Any complex regular expression its NFA structure is a combination of the above constructs, such as an expression

(d*\. d| D\. d*)

The construction algorithm is as follows:

1. The NFA that constructs D:


2. Construction d*:


3. Construct the d*\. D (due to the. In the regular expression is a special character, if you want to only express its symbolic content, to be preceded by a backslash to escape):

. The first part of the number is d*, and the latter part is the NFA of D.


4. Construct the d\. d*, the NFA of the expression is actually going to be. The back part is moved to the beginning.

5. Construct the entire expression (d*\) according to the or construction method. D | D\. d*) of the NFA:

It's d*\. The NFA of D, the head is d\. D* 's NFA


The structure of the NFA with complex expressions is a repeated combination of several basic structures.

In this section of our introduction to concepts and algorithms here, according to my habits, the next section must be the code.

Developing compilers with Java: Thompson constructs, converting regular expressions to finite state automata

Contact Us

The content source of this page is from Internet, which doesn't represent Alibaba Cloud's opinion; products and services mentioned on that page don't have any relationship with Alibaba Cloud. If the content of the page makes you feel confusing, please write us an email, we will handle the problem within 5 days after receiving your email.

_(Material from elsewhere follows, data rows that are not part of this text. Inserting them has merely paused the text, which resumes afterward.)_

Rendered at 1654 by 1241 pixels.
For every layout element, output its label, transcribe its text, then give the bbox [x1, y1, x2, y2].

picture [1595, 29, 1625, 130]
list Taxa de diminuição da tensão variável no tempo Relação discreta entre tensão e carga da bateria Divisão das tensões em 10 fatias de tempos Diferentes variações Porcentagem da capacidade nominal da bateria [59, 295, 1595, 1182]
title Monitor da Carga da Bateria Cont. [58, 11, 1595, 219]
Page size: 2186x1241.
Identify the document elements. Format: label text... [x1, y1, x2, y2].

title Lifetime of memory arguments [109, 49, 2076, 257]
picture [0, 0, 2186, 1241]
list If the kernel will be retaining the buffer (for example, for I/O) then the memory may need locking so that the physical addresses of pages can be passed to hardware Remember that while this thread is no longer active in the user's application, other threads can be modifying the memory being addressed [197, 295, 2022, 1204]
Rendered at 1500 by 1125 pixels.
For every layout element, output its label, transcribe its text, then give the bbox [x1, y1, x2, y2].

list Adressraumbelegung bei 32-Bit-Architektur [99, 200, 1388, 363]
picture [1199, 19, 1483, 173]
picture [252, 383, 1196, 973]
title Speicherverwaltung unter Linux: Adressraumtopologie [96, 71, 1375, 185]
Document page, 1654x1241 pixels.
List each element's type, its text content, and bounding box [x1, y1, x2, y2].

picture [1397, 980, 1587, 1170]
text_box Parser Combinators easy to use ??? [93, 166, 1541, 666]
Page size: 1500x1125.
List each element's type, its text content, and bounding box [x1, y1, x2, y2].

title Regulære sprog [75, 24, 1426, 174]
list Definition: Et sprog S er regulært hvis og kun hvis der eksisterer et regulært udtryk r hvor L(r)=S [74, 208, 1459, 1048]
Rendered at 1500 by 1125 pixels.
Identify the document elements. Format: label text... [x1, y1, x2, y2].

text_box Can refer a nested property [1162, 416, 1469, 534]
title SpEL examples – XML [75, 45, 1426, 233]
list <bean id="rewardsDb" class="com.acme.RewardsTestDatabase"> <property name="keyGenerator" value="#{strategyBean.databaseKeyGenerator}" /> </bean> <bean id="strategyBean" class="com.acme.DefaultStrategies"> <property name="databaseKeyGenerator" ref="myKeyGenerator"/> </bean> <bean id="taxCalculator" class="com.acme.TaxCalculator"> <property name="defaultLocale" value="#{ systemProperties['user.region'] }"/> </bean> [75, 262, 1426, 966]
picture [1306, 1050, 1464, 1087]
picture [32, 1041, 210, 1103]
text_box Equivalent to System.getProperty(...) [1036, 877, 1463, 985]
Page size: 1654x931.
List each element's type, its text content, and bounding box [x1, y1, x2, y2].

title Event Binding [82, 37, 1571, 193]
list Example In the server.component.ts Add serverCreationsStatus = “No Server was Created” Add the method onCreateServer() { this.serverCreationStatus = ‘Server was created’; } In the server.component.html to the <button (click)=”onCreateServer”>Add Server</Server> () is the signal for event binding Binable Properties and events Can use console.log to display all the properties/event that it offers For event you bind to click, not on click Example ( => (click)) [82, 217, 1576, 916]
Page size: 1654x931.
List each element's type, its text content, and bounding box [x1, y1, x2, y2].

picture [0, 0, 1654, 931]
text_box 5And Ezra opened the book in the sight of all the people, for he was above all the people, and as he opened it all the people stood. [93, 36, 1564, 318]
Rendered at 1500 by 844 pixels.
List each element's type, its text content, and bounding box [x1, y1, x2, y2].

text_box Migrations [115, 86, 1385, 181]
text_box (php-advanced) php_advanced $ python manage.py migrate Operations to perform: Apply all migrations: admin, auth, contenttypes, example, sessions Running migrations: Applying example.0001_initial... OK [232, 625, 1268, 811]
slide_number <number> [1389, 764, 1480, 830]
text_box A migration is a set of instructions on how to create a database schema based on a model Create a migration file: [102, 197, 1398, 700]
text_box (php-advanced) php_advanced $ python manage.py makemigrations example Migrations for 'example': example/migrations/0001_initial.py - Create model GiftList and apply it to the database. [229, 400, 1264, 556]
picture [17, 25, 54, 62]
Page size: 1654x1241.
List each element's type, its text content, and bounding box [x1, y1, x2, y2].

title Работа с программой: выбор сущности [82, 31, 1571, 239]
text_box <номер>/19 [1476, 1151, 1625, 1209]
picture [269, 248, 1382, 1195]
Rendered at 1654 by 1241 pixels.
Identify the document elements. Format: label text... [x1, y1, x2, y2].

If you find any instances of plagiarism from the community, please send an email to: info-contact@alibabacloud.com and provide relevant evidence. A staff member will contact you within 5 working days.

A Free Trial That Lets You Build Big!

Start building with 50+ products and up to 12 months usage for Elastic Compute Service

  • Sales Support

    1 on 1 presale consultation

  • After-Sales Support

    24/7 Technical Support 6 Free Tickets per Quarter Faster Response

  • Alibaba Cloud offers highly flexible support services tailored to meet your exact needs.